++++ Dataset excerpts ++++

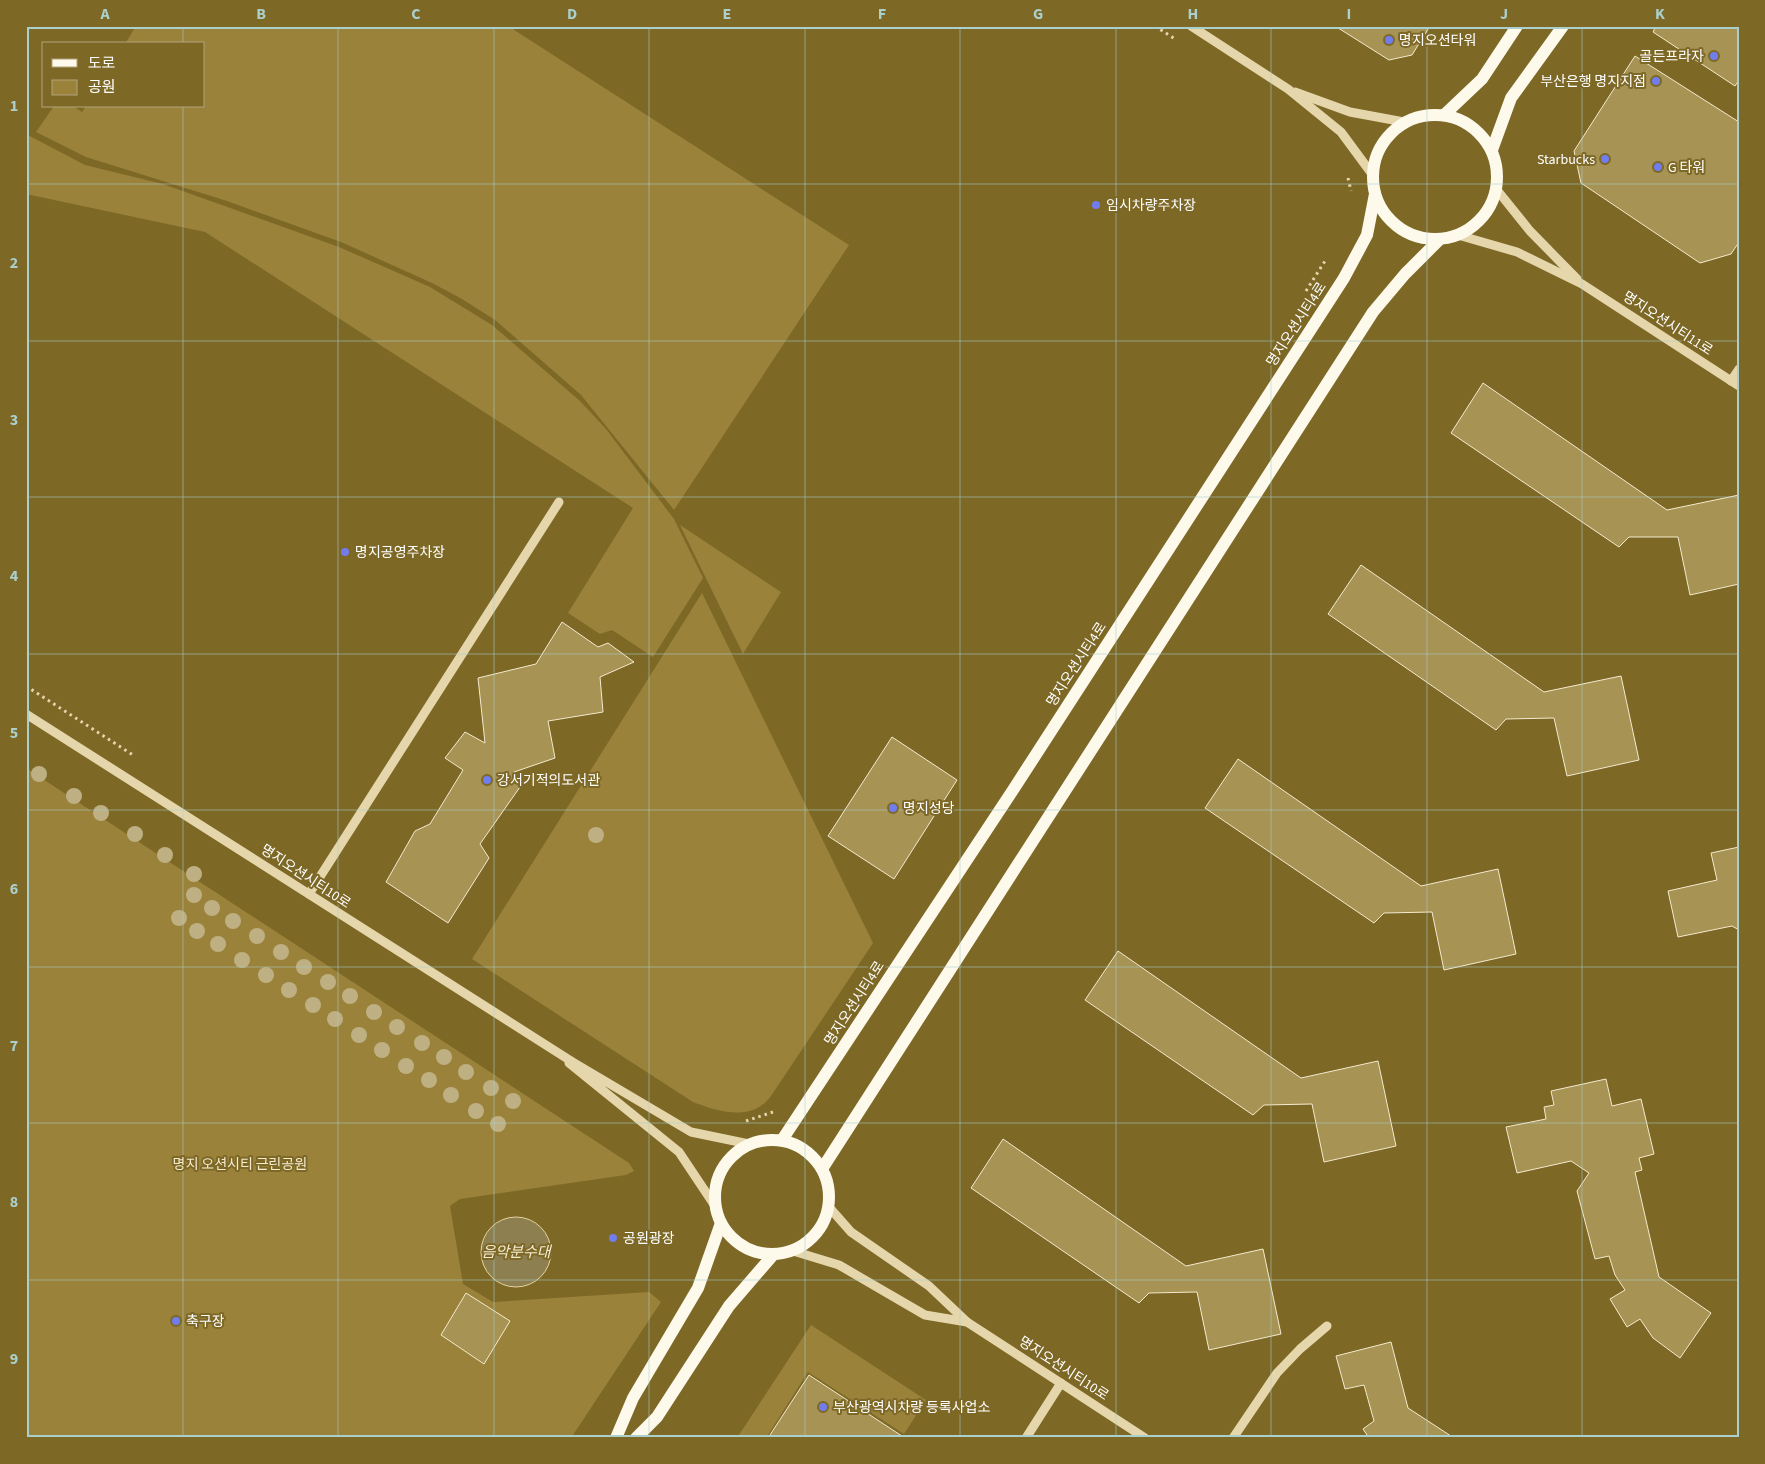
<svg xmlns="http://www.w3.org/2000/svg" width="1765" height="1464" font-family="'Source Sans 3','Noto Sans KR',sans-serif">
  <style>
    .green { fill: #9a823a }
    .water { fill: #8e7f50; stroke: #e5d3a0 }
    .building { fill: #a79353; stroke: #f4eace }
    .lines { fill: none; stroke-linecap: round; stroke-linejoin: round }
    .path { stroke: #e5d6ab; stroke-width: 3; stroke-dasharray: 2.5 4; stroke-linecap: butt }
    .minor { stroke: #e5d6ab; stroke-width: 9 }
    .major { stroke: #fdf9eb; stroke-width: 12 }
    .tree { fill: #beb082 }
    .grid { fill: none; stroke: #abcfcc; stroke-width: 1; stroke-opacity: 0.55 }
    .poi-dot { fill: #717ced; stroke: #7d6826; stroke-width: 2 }
    .labels { text-anchor: middle; stroke-width: 4; stroke-linejoin: round; paint-order: stroke }
    .poi-label { font-size: 14px; fill: #fff; stroke: #7d6826; text-anchor: start }
    .street-label { font-size: 14px; fill: #fff; stroke: #7d6826 }
    .park-label { font-size: 14px; fill: #f4eace; stroke: #7d6826 }
    .water-label { font-size: 15px; font-style: italic; fill: #f3ead0; stroke: #7d6826 }
    .neatline { fill: none; stroke: #abcfcc; stroke-width: 2 }
    .grid-label { font-size: 16px; text-anchor: middle; font-weight: bold; fill: #abcfcc }
  </style>
  <rect width="100%" height="100%" fill="#7d6826"/>
  <g class="green">
    <path d="M136 26H508L849 245 674 510 581 395 495 320 462 299 432 283 341 242 227 201 86 157 36 132 54 106H73L82 112 86 106H204V44H125Z"/>
    <path d="M26 134 85 165 163 184 339 247 430 287 492 325 580 401 606 429 674 519 703 578 653 657 612 630 600 634 568 613 633 508 205 232 26 194Z"/>
    <path d="M680 525 781 592 743 654Z"/>
    <path d="M702 593 873 943 771 1096C752 1122 719 1112 693 1102L472 959Z"/>
    <path d="M26 768 629 1163 634 1171 626 1175 460 1199 450 1206 463 1284 493 1302 649 1292 661 1302 571 1438H26Z"/>
    <path d="M811 1325 926 1400 904 1434 808 1372 766 1438H737Z"/>
  </g>
  <circle class="water" cx="516" cy="1252" r="35"/>
  <g class="building">
    <path d="M1335 26H1430L1412 55 1389 60Z"/>
    <path d="M1656 26H1739V80L1735 86 1653 32Z"/>
    <path d="M1635 56 1739 122V242L1731 254 1700 263 1581 183 1574 151Z"/>
    <path d="M1483 383 1667 510 1739 495V584L1690 595 1678 537H1629L1619 547 1451 433Z"/>
    <path d="M1361 565 1544 692 1621 676 1639 760 1567 776 1554 718 1506 719 1496 730 1328 614Z"/>
    <path d="M562 622 598 647 608 643 634 662 600 677 603 712 548 721 555 758 514 772 520 787 480 844 489 858 448 923 386 882 415 831 430 824 463 770 445 758 465 732 485 743 478 678 536 664Z"/>
    <path d="M892 737 957 780 894 879 828 836Z"/>
    <path d="M1238 759 1421 886 1498 869 1516 954 1444 970 1432 912 1384 913 1374 923 1205 808Z"/>
    <path d="M1739 847V930L1732 926 1678 937 1668 891 1717 880 1711 853Z"/>
    <path d="M1118 951 1301 1078 1378 1061 1396 1146 1324 1162 1312 1104 1264 1105 1253 1115 1085 1000Z"/>
    <path d="M1606 1079 1612 1106 1641 1099 1654 1154 1639 1158 1642 1170 1635 1172 1659 1277 1711 1313 1680 1358 1653 1338 1640 1319 1627 1327 1610 1299 1625 1290 1615 1275 1609 1256 1595 1259 1577 1191 1589 1173 1571 1161 1517 1173 1506 1127 1546 1119 1544 1107 1554 1105 1551 1091Z"/>
    <path d="M1003 1139 1186 1266 1263 1249 1281 1334 1209 1350 1197 1292 1149 1293 1139 1303 971 1188Z"/>
    <path d="M466 1293 510 1321 484 1364 441 1335Z"/>
    <path d="M1391 1342 1408 1408 1454 1438H1369L1363 1429 1374 1421 1364 1385 1345 1389 1336 1356Z"/>
    <path d="M809 1375 905 1438H768Z"/>
  </g>
  <g class="lines">
    <g class="path">
      <path d="M1155 26 1175 39"/>
      <path d="M1348 178 1351 191"/>
      <path d="M1306 291 1325 261"/>
      <path d="M26 686 133 755"/>
      <path d="M746 1121 773 1112"/>
    </g>
    <g class="minor">
      <path d="M1191 26 1288 89 1341 132 1372 174"/>
      <path d="M1295 92 1350 112 1404 122"/>
      <path d="M1497 190 1530 231 1577 279"/>
      <path d="M1458 235 1517 252 1582 284 1739 386"/>
      <path d="M1731 381 1739 369"/>
      <path d="M26 714 571 1061"/>
      <path d="M309 894 559 502"/>
      <path d="M715 1206 679 1152 569 1063 571 1061 691 1132 749 1144"/>
      <path d="M793 1251 839 1265 925 1315 967 1322 929 1286 851 1232 829 1207"/>
      <path d="M967 1322 1145 1438"/>
      <path d="M1026 1438 1061 1383"/>
      <path d="M1233 1438 1277 1373 1300 1349 1327 1326"/>
    </g>
    <g class="major">
      <circle cx="1435" cy="177" r="62"/>
      <path d="M1444 115 1482 79 1517 26"/>
      <path d="M1492 150 1511 98 1563 26"/>
      <circle cx="772" cy="1197" r="57"/>
      <path d="M782 1140 1013 790 1344 278 1367 235 1375 194"/>
      <path d="M822 1169 1373 312 1405 274 1439 240"/>
      <path d="M616 1438 633 1398 698 1288 721 1223"/>
      <path d="M636 1438 657 1417 729 1306 773 1255"/>
    </g>
  </g>
  <g class="tree">
    <circle cx="39" cy="774" r="8"/>
    <circle cx="74" cy="796" r="8"/>
    <circle cx="101" cy="813" r="8"/>
    <circle cx="135" cy="834" r="8"/>
    <circle cx="596" cy="835" r="8"/>
    <circle cx="165" cy="855" r="8"/>
    <circle cx="194" cy="874" r="8"/>
    <circle cx="194" cy="895" r="8"/>
    <circle cx="212" cy="908" r="8"/>
    <circle cx="179" cy="918" r="8"/>
    <circle cx="233" cy="921" r="8"/>
    <circle cx="197" cy="931" r="8"/>
    <circle cx="257" cy="936" r="8"/>
    <circle cx="218" cy="944" r="8"/>
    <circle cx="281" cy="952" r="8"/>
    <circle cx="242" cy="960" r="8"/>
    <circle cx="304" cy="967" r="8"/>
    <circle cx="266" cy="975" r="8"/>
    <circle cx="328" cy="982" r="8"/>
    <circle cx="289" cy="990" r="8"/>
    <circle cx="350" cy="996" r="8"/>
    <circle cx="313" cy="1005" r="8"/>
    <circle cx="374" cy="1012" r="8"/>
    <circle cx="335" cy="1019" r="8"/>
    <circle cx="397" cy="1027" r="8"/>
    <circle cx="359" cy="1035" r="8"/>
    <circle cx="422" cy="1043" r="8"/>
    <circle cx="382" cy="1050" r="8"/>
    <circle cx="444" cy="1057" r="8"/>
    <circle cx="406" cy="1066" r="8"/>
    <circle cx="466" cy="1072" r="8"/>
    <circle cx="429" cy="1080" r="8"/>
    <circle cx="491" cy="1088" r="8"/>
    <circle cx="451" cy="1095" r="8"/>
    <circle cx="513" cy="1101" r="8"/>
    <circle cx="476" cy="1111" r="8"/>
    <circle cx="498" cy="1124" r="8"/>
  </g>
  <path class="grid" d="M183 26V44M338 26V1438M494 26V1438M649 26V1438M805 26V1438M960 26V1438M1116 26V1438M1271 26V1438M1427 26V1438M1582 26V1438M183 106V1438M26 184H1739M26 341H1739M26 497H1739M26 654H1739M26 810H1739M26 967H1739M26 1123H1739M26 1280H1739"/>
  <g class="poi-dot">
    <circle cx="1389" cy="40" r="5"/>
    <circle cx="1714" cy="56" r="5"/>
    <circle cx="1656" cy="81" r="5"/>
    <circle cx="1605" cy="159" r="5"/>
    <circle cx="1658" cy="167" r="5"/>
    <circle cx="1096" cy="205" r="5"/>
    <circle cx="345" cy="552" r="5"/>
    <circle cx="487" cy="780" r="5"/>
    <circle cx="893" cy="808" r="5"/>
    <circle cx="613" cy="1238" r="5"/>
    <circle cx="176" cy="1321" r="5"/>
    <circle cx="823" cy="1407" r="5"/>
  </g>
  <g class="labels">
    <g class="poi-label">
      <text x="1399" y="45">명지오션타워</text>
      <text x="1704" y="61" text-anchor="end">골든프라자</text>
      <text x="1646" y="86" text-anchor="end">부산은행 명지지점</text>
      <text x="1595" y="164" text-anchor="end">Starbucks</text>
      <text x="1668" y="172">G 타워</text>
      <text x="1106" y="210">임시차량주차장</text>
      <text x="355" y="557">명지공영주차장</text>
      <text x="497" y="785">강서기적의도서관</text>
      <text x="903" y="813">명지성당</text>
      <text x="623" y="1243">공원광장</text>
      <text x="186" y="1326">축구장</text>
      <text x="833" y="1412">부산광역시차량 등록사업소</text>
    </g>
    <g class="street-label">
      <text transform="translate(1668 323) rotate(33)" y="5">명지오션시티11로</text>
      <text transform="translate(1296 324) rotate(-57)" y="5">명지오션시티4로</text>
      <text transform="translate(1076 664) rotate(-57)" y="5">명지오션시티4로</text>
      <text transform="translate(306 876) rotate(33)" y="5">명지오션시티10로</text>
      <text transform="translate(854 1003) rotate(-57)" y="5">명지오션시티4로</text>
      <text transform="translate(1064 1368) rotate(33)" y="5">명지오션시티10로</text>
    </g>
    <g class="park-label">
      <text x="240" y="1169">명지 오션시티 근린공원</text>
    </g>
    <g class="water-label">
      <text x="516" y="1257">음악분수대</text>
    </g>
  </g>
  <rect width="1765" height="1464" fill="none" stroke="#7d6826" stroke-width="55"/>
  <rect x="42" y="42" width="162" height="65" fill="#7d6826" stroke="#b1a47d"/>
  <rect x="52" y="59" width="25" height="8" fill="#fdf9eb" stroke="#b1a47d"/>
  <text x="88" y="68" font-size="15" fill="#ffffff">도로</text>
  <rect x="52" y="80" width="25" height="15" fill="#9a823a" stroke="#b1a47d"/>
  <text x="88" y="92" font-size="15" fill="#ffffff">공원</text>
  <rect x="28" y="28" width="1710" height="1408" class="neatline"/>
  <g class="grid-label">
    <text x="105" y="19">A</text>
    <text x="261" y="19">B</text>
    <text x="416" y="19">C</text>
    <text x="572" y="19">D</text>
    <text x="727" y="19">E</text>
    <text x="882" y="19">F</text>
    <text x="1038" y="19">G</text>
    <text x="1193" y="19">H</text>
    <text x="1349" y="19">I</text>
    <text x="1504" y="19">J</text>
    <text x="1660" y="19">K</text>
    <text x="14" y="111">1</text>
    <text x="14" y="268">2</text>
    <text x="14" y="425">3</text>
    <text x="14" y="581">4</text>
    <text x="14" y="738">5</text>
    <text x="14" y="894">6</text>
    <text x="14" y="1051">7</text>
    <text x="14" y="1207">8</text>
    <text x="14" y="1364">9</text>
  </g>
</svg>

++++

Exercise instructions → Search the records above for the string "middle" and copy each line that holds it.

Solution for this task →
    .labels { text-anchor: middle; stroke-width: 4; stroke-linejoin: round; paint-order: stroke }
    .grid-label { font-size: 16px; text-anchor: middle; font-weight: bold; fill: #abcfcc }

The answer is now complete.